Abstract

Global reports describe several cases of disseminated Mycobacterium chimaera related to surgical field contamination by specific 3T heater-cooler units utilized in open cardiothoracic procedures. Eventual diagnosis leads to aggressive multidrug regimens and possible surgery, resulting in a high, yet potentially avoidable overall mortality rate. A years-long latency period between a patient’s initial exposure and clinical presentation can make this infection extremely challenging to diagnose. A 68-year-old-male with coronary artery disease (CAD) and a bicuspid aortic valve (BAV) suffered from shortness of breath and palpitations for eight years.

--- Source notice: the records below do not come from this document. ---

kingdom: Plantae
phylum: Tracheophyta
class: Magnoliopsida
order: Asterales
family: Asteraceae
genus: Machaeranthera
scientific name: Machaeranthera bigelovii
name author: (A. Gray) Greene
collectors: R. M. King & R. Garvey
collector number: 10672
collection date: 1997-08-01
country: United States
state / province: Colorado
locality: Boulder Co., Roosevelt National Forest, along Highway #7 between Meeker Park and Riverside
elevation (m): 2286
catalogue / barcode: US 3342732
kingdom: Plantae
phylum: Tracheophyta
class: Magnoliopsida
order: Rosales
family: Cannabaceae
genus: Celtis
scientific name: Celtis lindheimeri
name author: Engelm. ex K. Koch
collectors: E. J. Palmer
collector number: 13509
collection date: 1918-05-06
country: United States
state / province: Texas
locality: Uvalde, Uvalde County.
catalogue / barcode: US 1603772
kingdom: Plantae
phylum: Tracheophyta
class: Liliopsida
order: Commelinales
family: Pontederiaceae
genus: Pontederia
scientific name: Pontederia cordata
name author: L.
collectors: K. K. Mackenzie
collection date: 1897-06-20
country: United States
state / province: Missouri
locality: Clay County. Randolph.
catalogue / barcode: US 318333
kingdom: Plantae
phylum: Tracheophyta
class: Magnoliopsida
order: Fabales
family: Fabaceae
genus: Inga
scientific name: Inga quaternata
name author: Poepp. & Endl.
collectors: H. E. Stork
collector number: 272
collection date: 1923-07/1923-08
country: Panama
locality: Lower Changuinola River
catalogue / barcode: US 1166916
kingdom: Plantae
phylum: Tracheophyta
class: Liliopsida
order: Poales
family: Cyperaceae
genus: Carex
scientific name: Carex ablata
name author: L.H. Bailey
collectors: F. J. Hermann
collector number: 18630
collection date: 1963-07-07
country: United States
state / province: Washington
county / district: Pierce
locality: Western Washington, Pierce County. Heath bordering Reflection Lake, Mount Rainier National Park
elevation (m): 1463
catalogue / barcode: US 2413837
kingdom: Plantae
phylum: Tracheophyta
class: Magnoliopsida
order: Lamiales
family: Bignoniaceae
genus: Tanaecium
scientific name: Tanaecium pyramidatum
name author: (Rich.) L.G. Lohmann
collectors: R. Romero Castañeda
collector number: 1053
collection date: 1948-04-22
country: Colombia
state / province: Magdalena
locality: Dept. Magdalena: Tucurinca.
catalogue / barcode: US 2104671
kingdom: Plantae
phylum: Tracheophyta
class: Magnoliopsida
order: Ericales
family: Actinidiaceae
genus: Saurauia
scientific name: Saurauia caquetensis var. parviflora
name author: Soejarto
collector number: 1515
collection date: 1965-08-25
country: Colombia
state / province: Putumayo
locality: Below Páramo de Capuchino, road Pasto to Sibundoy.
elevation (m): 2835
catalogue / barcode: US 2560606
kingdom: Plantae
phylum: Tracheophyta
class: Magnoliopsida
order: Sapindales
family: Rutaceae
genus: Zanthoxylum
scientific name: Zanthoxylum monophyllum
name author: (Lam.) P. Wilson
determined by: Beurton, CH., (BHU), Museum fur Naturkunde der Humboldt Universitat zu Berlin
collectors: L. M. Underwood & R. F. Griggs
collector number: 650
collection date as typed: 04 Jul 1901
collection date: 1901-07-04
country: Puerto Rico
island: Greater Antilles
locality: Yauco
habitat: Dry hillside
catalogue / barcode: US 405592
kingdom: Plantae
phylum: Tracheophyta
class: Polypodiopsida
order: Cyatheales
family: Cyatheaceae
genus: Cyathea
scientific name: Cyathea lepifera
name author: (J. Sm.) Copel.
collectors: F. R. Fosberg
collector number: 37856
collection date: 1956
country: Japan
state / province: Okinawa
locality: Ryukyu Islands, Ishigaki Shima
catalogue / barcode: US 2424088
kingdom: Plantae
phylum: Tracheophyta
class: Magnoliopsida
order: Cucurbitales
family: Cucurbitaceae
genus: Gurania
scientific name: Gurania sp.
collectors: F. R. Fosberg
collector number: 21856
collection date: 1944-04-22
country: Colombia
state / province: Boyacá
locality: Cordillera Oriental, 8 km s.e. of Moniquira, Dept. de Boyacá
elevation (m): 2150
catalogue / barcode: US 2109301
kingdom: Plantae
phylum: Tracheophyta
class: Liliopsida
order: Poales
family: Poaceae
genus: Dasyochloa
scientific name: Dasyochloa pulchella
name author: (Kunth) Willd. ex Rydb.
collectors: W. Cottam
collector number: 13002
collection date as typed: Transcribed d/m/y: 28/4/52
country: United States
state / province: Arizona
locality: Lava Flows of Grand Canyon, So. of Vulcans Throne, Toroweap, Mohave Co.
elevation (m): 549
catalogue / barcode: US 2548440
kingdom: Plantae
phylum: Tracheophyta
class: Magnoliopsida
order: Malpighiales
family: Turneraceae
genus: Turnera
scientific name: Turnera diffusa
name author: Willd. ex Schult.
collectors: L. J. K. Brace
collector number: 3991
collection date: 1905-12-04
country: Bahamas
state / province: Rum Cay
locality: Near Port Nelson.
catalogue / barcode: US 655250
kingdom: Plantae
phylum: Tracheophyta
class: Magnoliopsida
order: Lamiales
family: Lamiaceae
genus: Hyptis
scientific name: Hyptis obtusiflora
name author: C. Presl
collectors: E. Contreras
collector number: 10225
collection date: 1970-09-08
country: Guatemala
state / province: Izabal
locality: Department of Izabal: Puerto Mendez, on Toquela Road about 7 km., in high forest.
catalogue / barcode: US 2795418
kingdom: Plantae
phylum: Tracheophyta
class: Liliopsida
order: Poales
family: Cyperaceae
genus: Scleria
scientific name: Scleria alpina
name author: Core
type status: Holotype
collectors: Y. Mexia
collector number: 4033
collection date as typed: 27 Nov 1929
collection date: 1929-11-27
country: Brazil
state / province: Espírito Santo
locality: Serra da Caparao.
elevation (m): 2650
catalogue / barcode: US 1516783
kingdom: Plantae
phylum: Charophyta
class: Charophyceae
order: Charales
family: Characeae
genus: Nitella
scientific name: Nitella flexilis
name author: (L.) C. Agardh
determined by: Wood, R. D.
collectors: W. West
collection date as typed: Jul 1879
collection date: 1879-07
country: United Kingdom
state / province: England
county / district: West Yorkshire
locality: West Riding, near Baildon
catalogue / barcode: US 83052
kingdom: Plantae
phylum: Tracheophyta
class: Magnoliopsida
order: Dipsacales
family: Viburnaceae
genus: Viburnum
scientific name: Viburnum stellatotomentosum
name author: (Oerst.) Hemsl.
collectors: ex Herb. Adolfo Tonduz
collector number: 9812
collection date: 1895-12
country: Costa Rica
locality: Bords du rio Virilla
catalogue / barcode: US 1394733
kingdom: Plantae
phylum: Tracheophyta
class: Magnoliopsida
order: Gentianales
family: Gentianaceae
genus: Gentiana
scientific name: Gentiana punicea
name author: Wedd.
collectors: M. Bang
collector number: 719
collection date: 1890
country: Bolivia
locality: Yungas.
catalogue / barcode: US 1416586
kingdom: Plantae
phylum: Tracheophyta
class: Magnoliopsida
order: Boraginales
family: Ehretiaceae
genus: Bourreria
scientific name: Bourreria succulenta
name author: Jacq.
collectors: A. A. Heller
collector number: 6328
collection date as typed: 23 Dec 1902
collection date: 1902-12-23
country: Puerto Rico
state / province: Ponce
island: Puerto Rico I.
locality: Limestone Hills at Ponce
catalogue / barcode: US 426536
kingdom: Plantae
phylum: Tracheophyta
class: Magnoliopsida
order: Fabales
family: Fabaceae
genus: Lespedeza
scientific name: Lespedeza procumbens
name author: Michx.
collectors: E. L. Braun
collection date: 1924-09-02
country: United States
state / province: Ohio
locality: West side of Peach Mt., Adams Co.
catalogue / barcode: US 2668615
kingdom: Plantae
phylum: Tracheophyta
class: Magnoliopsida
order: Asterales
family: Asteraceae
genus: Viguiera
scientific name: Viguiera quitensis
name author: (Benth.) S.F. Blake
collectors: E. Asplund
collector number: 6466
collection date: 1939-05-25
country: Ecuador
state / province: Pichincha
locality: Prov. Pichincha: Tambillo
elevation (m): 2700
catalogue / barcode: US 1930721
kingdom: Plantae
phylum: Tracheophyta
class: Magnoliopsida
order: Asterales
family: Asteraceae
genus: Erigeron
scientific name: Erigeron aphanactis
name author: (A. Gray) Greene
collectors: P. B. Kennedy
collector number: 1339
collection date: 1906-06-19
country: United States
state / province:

An extensive cardiac work-up, including a cardiac MRI, revealed aortic root dilatation and significant CAD involving the left anterior descending coronary artery. The patient underwent an elective BAV repair, aortic root replacement, and single vessel coronary artery bypass surgery without any acute post-operative complications. Approximately four years later, he began experiencing fevers, night sweats, and vision changes. Eventually, he was ultimately diagnosed with disseminated M. chimaera confirmed by tissue biopsy. His treatment course of linezolid, moxifloxacin, ethambutol, and rifabutin, was complicated by adverse effects and complex resistance patterns. The complications he experienced secondary to this disease would eventually include long-standing bacteremia, encephalitis, splenic lesions, and aortic root abscess, which ultimately required open sternotomy for AV replacement and aortic root exchange. This patient remains the sole survivor from his home hospital among several other patients who also underwent cardiac surgeries and subsequently developed disseminated M. chimaera. He has since developed additional spinal involvement described as destructive osteomyelitis/discitis and confirmed via biopsy. As he continues to combat this clinically devastating bacterial pathogen, his multi-system complications with such an insidious presentation serve as a reminder to maintain a high clinical suspicion for the possibility of disseminated mycobacterial and other similar infectious processes in the differential diagnoses of all cardiothoracic surgical patients.